Pierné was born in 1863 in the town of Metz. He displayed great musical promise as a child, and by 1871 he had entered the Paris Conservatoire to study composition with Massenet and organ with Franck (Franck's organ class, however, often focusing more on composing than on playing). At age 11 Pierné earned a medal for his solfège skills, and he later went on to win top prizes in organ, composition, and piano, as well as (in 1882) the coveted Prix de Rome (for the cantata Edith).

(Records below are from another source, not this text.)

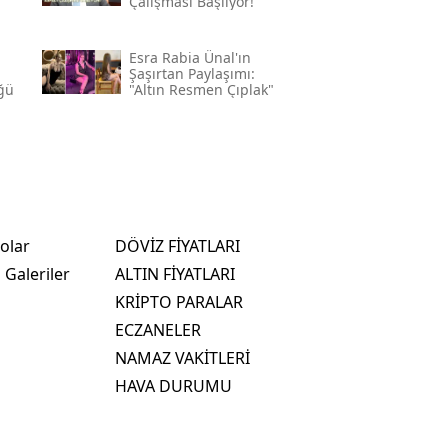
Çalışması Başlıyor!
Esra Rabia Ünal'ın
m
Şaşırtan Paylaşımı:
ğü
"altın Resmen Çıplak"
olar
DÖVİZ FİYATLARI
 Galeriler
ALTIN FİYATLARI
KRİPTO PARALAR
ECZANELER
NAMAZ VAKİTLERİ
HAVA DURUMU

In 1890 Pierné succeeded his teacher, Franck, as organist at St. Clotilde cathedral, a distinct honor for a young man of 27. In the late 1890s he abandoned his career as an organist and in 1903 made his debut as assistant conductor of the Concerts Colonne (of which he served as principal conductor from 1910 to 1934, devoting a great deal of rehearsal time to the preparation of new works). In addition to his activities on the podium, Pierné served on the administration of the Paris Conservatoire and composed for the Ballet Russes (three successful ballets produced between 1923 and 1934). In the years prior to his death in 1937 he was elected to the Académie des Beaux Arts and made a Chevalier of the Légion d'honneur.
Pierné's output as a composer, while by no means as vast as some of his Parisian colleagues (one thinks in particular of Saint-Saëns), includes entries in most of the standard genres; in typically French style, he avoided symphonic form in favor of orchestral poems and character pieces. While Pierné's large-scale works, such as the 1897 oratorio L'an mil and the opera Vendée from the same year, showcase a solid grasp of musical architecture, the smaller chamber works (sonatas for both violin and cello and a String Quintet, among other pieces), are more indicative of his exceptional facility.